Text excerpt:
Currently, tests are developed and run using ReFrame v4.6.3. A shared installation is available on CARC HPC clusters in /project/hpcroot/rfm/reframe-4.6.3
.
The following steps were used to install ReFrame:
cd /project/hpcroot/rfm
module purge
module load gcc/11.3.0 python/3.11.3 curl tar gzip
curl -LO https://github.com/reframe-hpc/reframe/archive/refs/tags/v4.6.3.tar.gz
tar -xf v4.6.3.tar.gz
rm v4.6.3.tar.gz
cd reframe-4.6.3
./bootstrap.sh
py="$(type -p python3)"
sed -i "1s%.*%#\!${py}%" ./bin/reframe
unset py
module purge
cd ..
chmod -R ug-w reframe-4.6.3
./reframe-4.6.3/bin/reframe -V
A shared installation of the test suite is available on CARC HPC clusters in /project/hpcroot/rfm/reframe-tests
.
To install the CARC test suite, clone the repo:
git clone https://github.com/uschpc/reframe-tests.git
cd reframe-tests
To list and validate tests, use the --list
option:
cd /project/hpcroot/rfm
./reframe-4.6.3/bin/reframe -C ./reframe-tests/config/discovery.py -c ./reframe-tests/tests/ --list
The -C
option specifies the path to a configuration file, and the -c
option specifies the path to the test files.
There are multiple configuration files:
- discovery.py > for the Discovery cluster
- endeavour.py > for the Endeavour cluster
Switch the configuration files as needed.
The ReFrame tests can be run individually, as a subset, or as the entire suite. To run tests, use the -r
option.

What this exercise asks:
- 1) Reproduce the stretch of the ReFrame setup notes from "There are multiple" through "files as needed.".
- 2) Answer these questions from the ReFrame setup notes:
(a) Which version of ReFrame is currently used to develop and run the tests?
(b) What does the -C option specify?
(c) Which configuration file is for the Endeavour cluster?

Stored data:
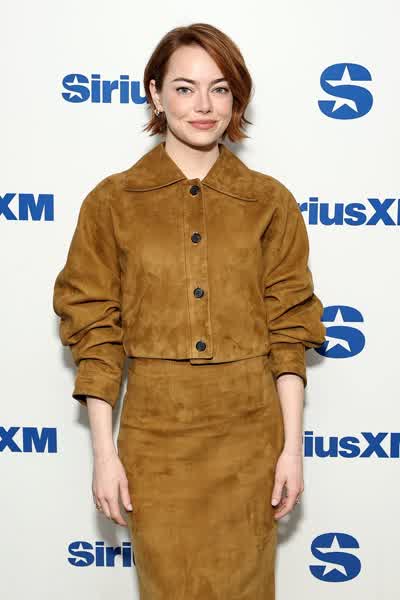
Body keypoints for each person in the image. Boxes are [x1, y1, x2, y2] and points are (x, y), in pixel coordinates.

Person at [53, 22, 326, 600]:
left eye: (219, 89)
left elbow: (289, 332)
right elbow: (95, 333)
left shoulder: (269, 201)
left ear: (237, 99)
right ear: (156, 94)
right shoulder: (112, 202)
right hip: (155, 439)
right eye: (185, 88)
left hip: (250, 437)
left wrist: (292, 451)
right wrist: (104, 455)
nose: (203, 105)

Task results:
- 1)
There are multiple configuration files:
- discovery.py > for the Discovery cluster
- endeavour.py > for the Endeavour cluster
Switch the configuration files as needed.

- 2)
(a) The tests are developed and run using ReFrame v4.6.3.
(b) The -C option specifies the path to a configuration file.
(c) The configuration file for the Endeavour cluster is endeavour.py.